Overview

BLAST is public domain software.

Public-domain software is software that has been placed in the public domain, in other words, software for which there is absolutely no ownership such as copyright, trademark, or patent. Software in the public domain can be modified, distributed, or sold even without any attribution by anyone; this is unlike the common case of software under exclusive copyright, where licenses grant limited usage rights.

Web service interface

The NCBI supports RESTful interface to programmatically submit BLAST searches. Users of the service at the NCBI should respect the usage guidelines below.

REST

A RESTful interface is supported for submission of BLAST searches via an HTTP based interface.

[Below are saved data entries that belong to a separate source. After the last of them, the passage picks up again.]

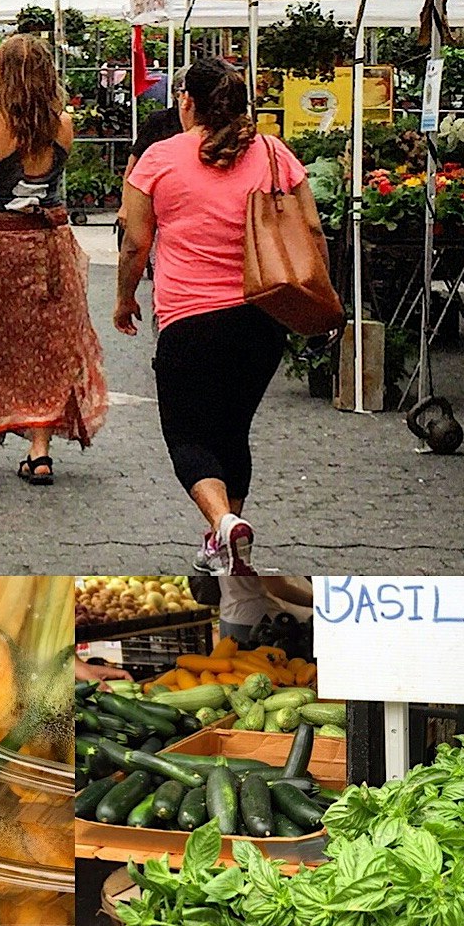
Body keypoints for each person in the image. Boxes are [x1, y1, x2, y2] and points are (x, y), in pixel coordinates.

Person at [118, 58, 323, 575]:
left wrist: (124, 299)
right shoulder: (275, 152)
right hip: (262, 317)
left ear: (187, 101)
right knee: (233, 433)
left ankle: (224, 525)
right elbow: (313, 228)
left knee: (187, 437)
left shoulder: (159, 158)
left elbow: (135, 244)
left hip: (190, 321)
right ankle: (224, 544)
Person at [0, 31, 108, 487]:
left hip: (2, 244)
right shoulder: (63, 125)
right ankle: (39, 452)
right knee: (47, 345)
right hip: (51, 243)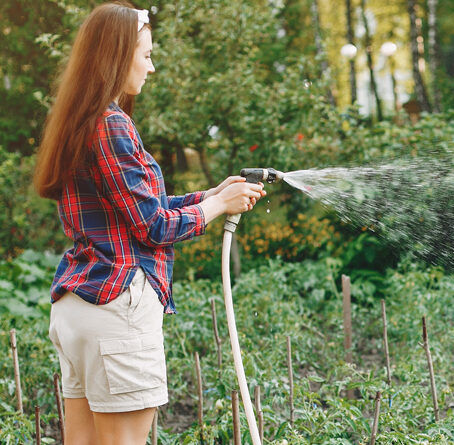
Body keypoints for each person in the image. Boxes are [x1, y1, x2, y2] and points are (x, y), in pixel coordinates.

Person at [33, 2, 265, 443]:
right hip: (116, 308)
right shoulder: (110, 124)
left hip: (79, 309)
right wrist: (216, 209)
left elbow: (138, 209)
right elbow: (154, 228)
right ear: (117, 58)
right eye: (145, 55)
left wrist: (212, 195)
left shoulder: (79, 120)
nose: (151, 67)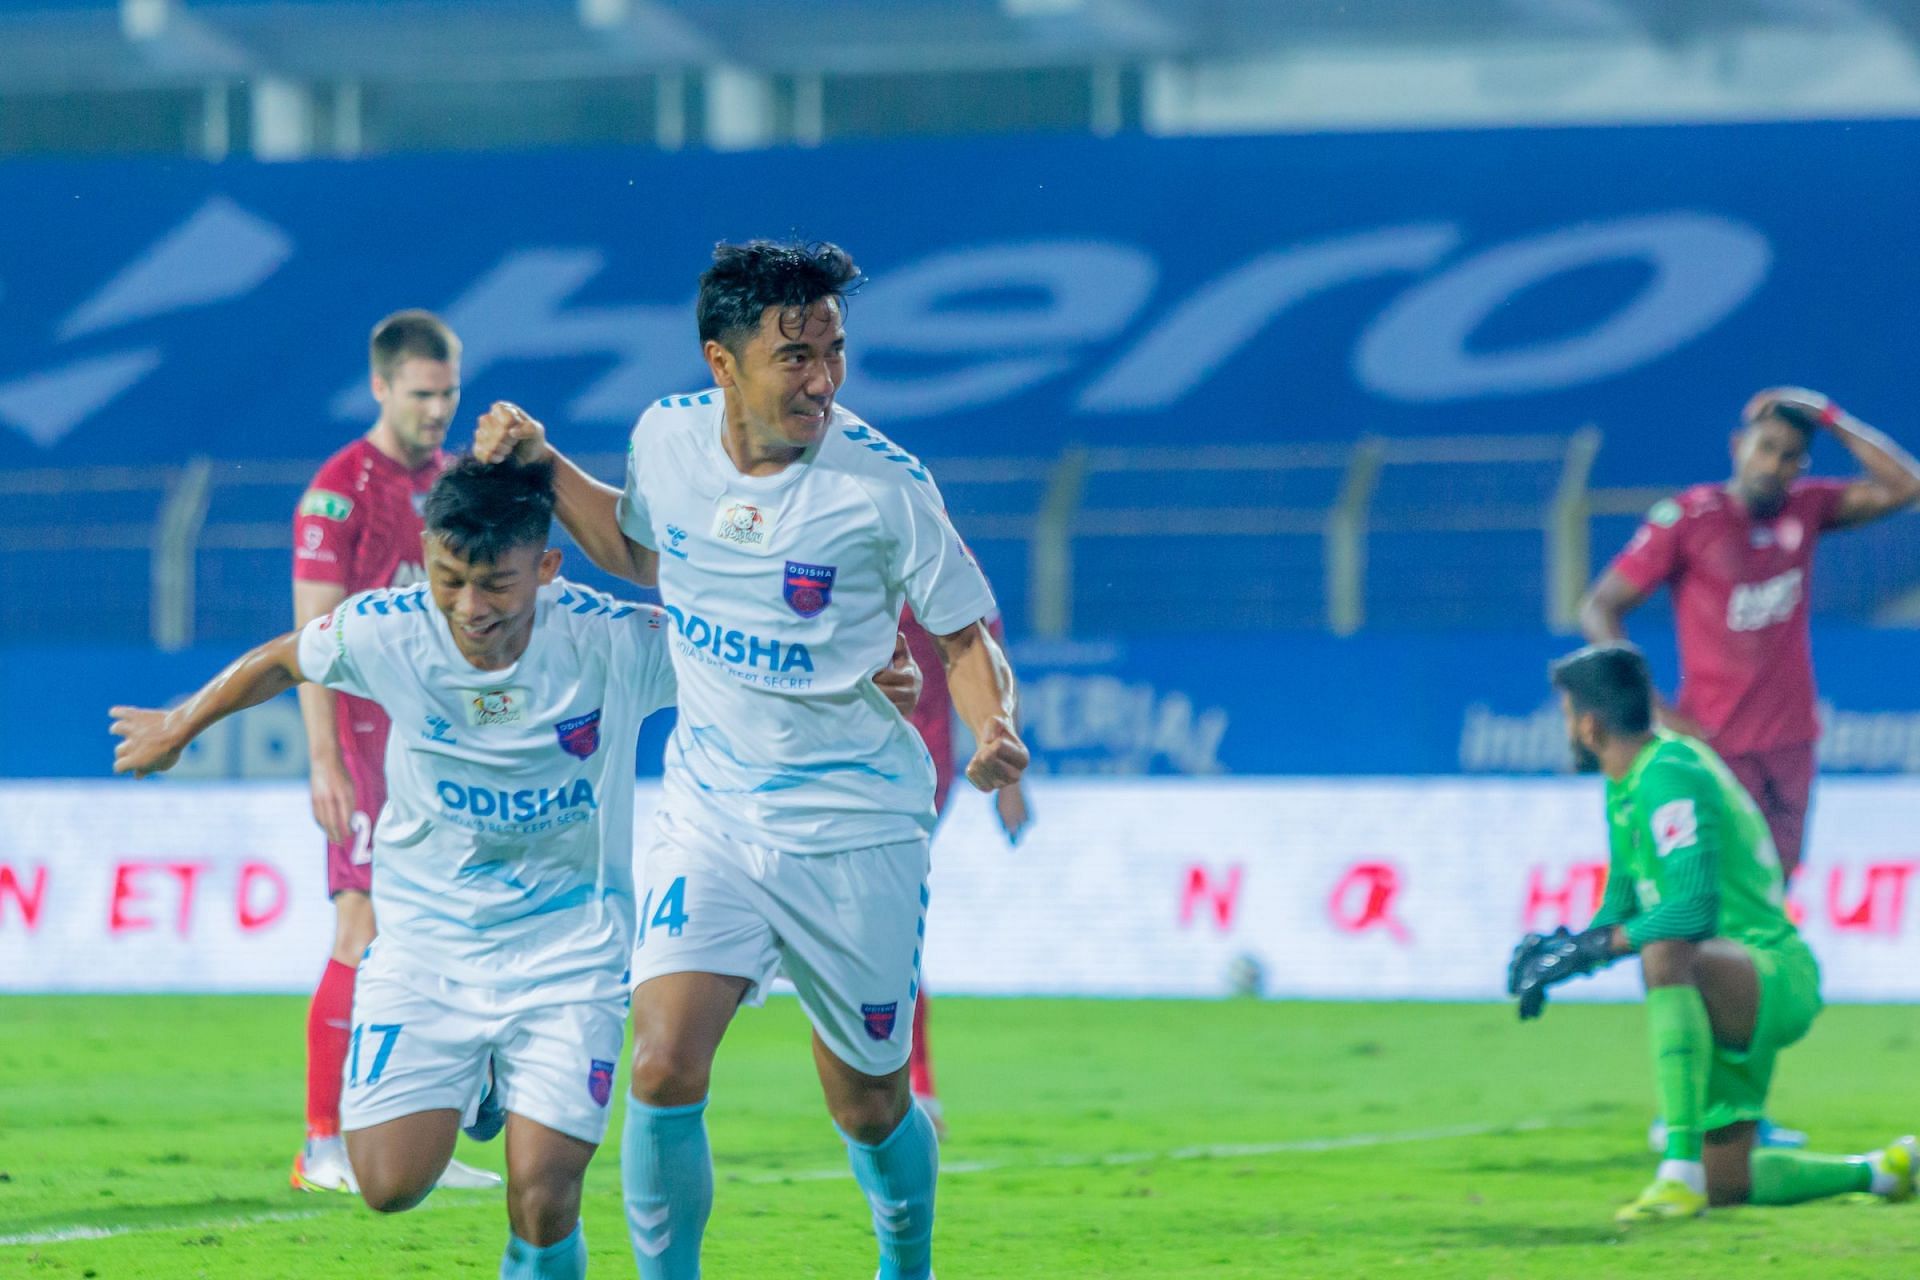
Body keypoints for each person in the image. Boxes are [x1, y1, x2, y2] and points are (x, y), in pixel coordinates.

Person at [113, 455, 930, 1276]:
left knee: (542, 1193)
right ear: (430, 555)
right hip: (428, 952)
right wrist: (178, 724)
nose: (470, 607)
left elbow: (750, 655)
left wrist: (863, 675)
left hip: (570, 953)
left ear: (545, 567)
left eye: (495, 585)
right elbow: (285, 658)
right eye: (450, 578)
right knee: (387, 1184)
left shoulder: (610, 641)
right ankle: (485, 1088)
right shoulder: (388, 629)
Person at [474, 238, 1028, 1280]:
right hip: (712, 811)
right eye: (795, 354)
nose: (821, 376)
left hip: (854, 825)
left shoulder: (885, 485)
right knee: (663, 1059)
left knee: (867, 1099)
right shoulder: (665, 436)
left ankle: (906, 1260)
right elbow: (645, 550)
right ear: (721, 363)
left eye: (833, 349)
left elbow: (963, 635)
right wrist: (547, 465)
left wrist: (991, 726)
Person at [1507, 642, 1914, 1225]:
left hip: (1766, 970)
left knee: (1667, 949)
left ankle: (1676, 1172)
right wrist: (1568, 953)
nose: (1567, 727)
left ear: (1589, 723)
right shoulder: (1628, 782)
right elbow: (1621, 902)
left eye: (1568, 714)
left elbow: (1692, 913)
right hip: (1727, 978)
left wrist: (1595, 948)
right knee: (1731, 1181)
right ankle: (1880, 1170)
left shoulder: (1669, 774)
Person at [290, 309, 496, 1193]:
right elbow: (310, 641)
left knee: (433, 942)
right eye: (422, 394)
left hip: (440, 750)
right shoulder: (338, 491)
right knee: (359, 927)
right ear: (380, 387)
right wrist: (325, 760)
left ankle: (416, 1139)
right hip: (368, 750)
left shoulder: (453, 484)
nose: (438, 410)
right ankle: (323, 1145)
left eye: (449, 392)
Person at [1580, 387, 1920, 887]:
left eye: (1789, 457)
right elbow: (1598, 608)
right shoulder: (1690, 519)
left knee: (1771, 894)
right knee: (1706, 896)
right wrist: (1649, 708)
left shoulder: (1807, 508)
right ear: (1738, 445)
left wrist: (1830, 415)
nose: (1773, 465)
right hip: (1714, 743)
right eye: (1765, 448)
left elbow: (1906, 486)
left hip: (1790, 745)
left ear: (1800, 466)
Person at [897, 606, 1030, 1136]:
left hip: (914, 772)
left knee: (891, 922)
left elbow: (987, 658)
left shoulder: (935, 547)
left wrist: (1010, 775)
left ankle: (915, 1085)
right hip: (807, 765)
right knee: (850, 928)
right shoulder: (779, 527)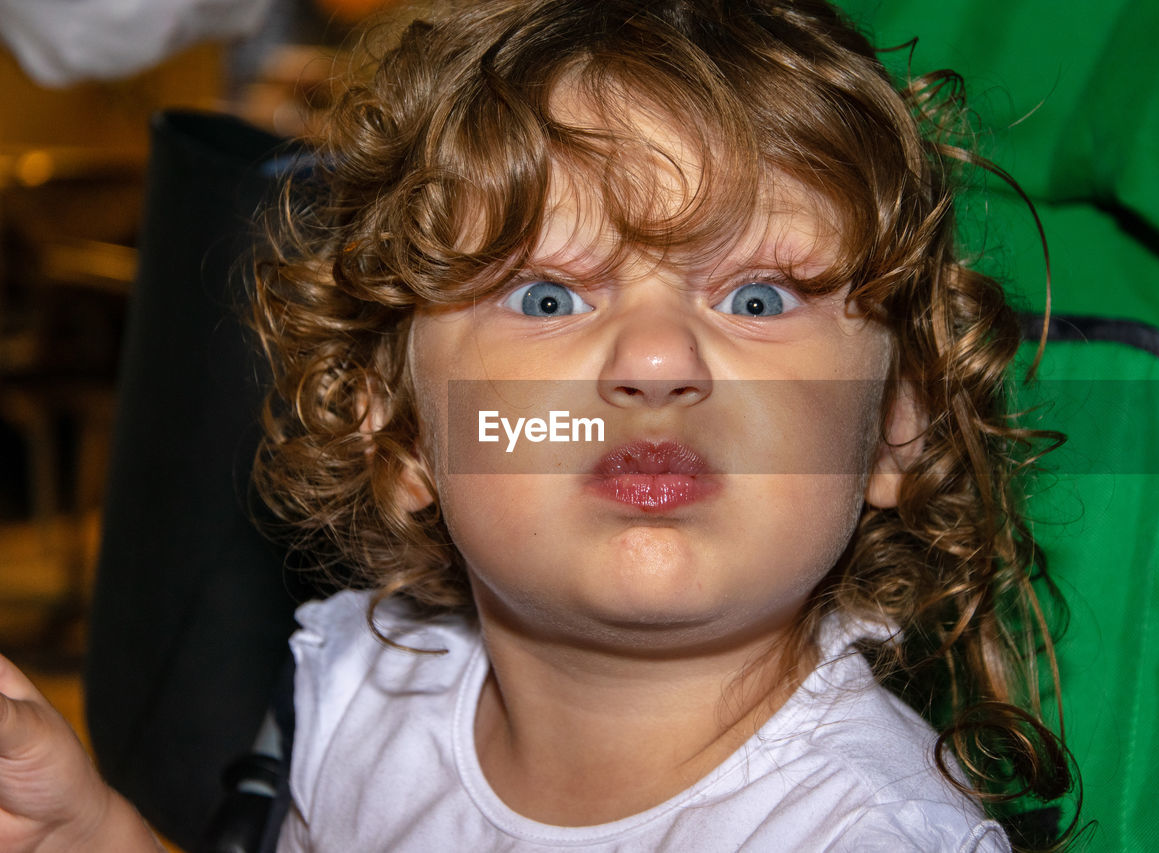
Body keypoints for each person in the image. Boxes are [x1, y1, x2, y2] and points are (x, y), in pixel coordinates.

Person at [0, 0, 1074, 849]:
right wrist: (89, 834)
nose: (655, 362)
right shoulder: (371, 694)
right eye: (547, 297)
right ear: (407, 434)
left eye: (756, 300)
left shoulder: (861, 834)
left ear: (894, 427)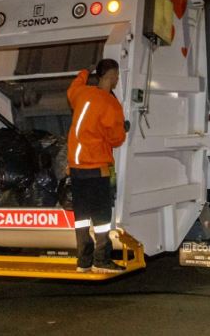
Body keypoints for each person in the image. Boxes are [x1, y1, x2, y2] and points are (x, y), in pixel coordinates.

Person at [67, 58, 127, 274]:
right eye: (117, 76)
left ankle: (83, 261)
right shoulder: (110, 104)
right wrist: (123, 129)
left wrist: (85, 69)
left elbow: (72, 88)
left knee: (81, 217)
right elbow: (117, 139)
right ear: (111, 77)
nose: (117, 79)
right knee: (101, 217)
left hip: (75, 167)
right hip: (97, 168)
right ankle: (101, 260)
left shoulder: (81, 94)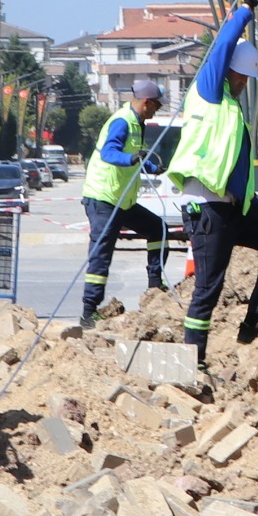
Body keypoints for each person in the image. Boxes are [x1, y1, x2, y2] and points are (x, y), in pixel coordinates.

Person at [167, 0, 258, 374]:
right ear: (228, 73)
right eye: (241, 76)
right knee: (208, 288)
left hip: (230, 207)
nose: (244, 83)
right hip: (206, 208)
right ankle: (194, 363)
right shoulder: (207, 92)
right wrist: (243, 13)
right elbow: (223, 46)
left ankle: (253, 323)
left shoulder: (232, 110)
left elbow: (231, 172)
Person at [79, 79, 168, 329]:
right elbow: (109, 152)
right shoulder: (122, 121)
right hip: (104, 198)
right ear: (146, 102)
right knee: (101, 255)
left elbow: (136, 156)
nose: (156, 111)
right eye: (156, 107)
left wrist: (151, 166)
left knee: (158, 230)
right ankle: (88, 313)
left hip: (123, 200)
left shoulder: (137, 124)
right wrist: (131, 158)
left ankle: (154, 288)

Searches are submitted to the NCBI servers. Documentation and sample perl code are available. This is a public resource, so usage limitations apply. Projects that involve a large number of BLAST searches should use the RESTful interface at a cloud provider or stand-alone BLAST.

Usage Guidelines

The NCBI BLAST servers are a shared resource. We give priority to interactive users. In order to ensure availability of the service to the entire community, we may limit searches for some high volume users. Interactive users of the NCBI webpages through a web browser should not encounter problems. We will move searches of users who submit more than 100 searches in a 24 hour period to a slower queue, or, in extreme cases, will block the requests. To avoid problems, API users should comply with the following guidelines:

  • Do not contact the server more often than once every 10 seconds.

  • Do not poll for any single RID more often than once a minute.

  • Use the URL parameter email and tool, so that the NCBI can contact you if there is a problem.

  • Run scripts weekends or between 9 pm and 5 am Eastern time on weekdays if more than 50 searches will be submitted.

BLAST often runs more efficiently if multiple queries are sent as one search rather than if each query is sent as an individual search. This is especially true for blastn, megablast, and tblastn. If your queries are short (less than a few hundred bases) we suggest you merge them into one search of up to 1,000 bases

The NCBI servers are a shared resource and not intended for projects that involve a large number of BLAST searches. We provide the Stand-alone BLAST+ binaries, Docker Image and Elastic BLAST for these purposes.

C++ Toolkit implementation

The currently-maintained implementation of BLAST is part of the NCBI C++ Toolkit.

The algorithm core is written in C and a documented C++ API is available.

The source code may be downloaded by FTP and browsed with LXR.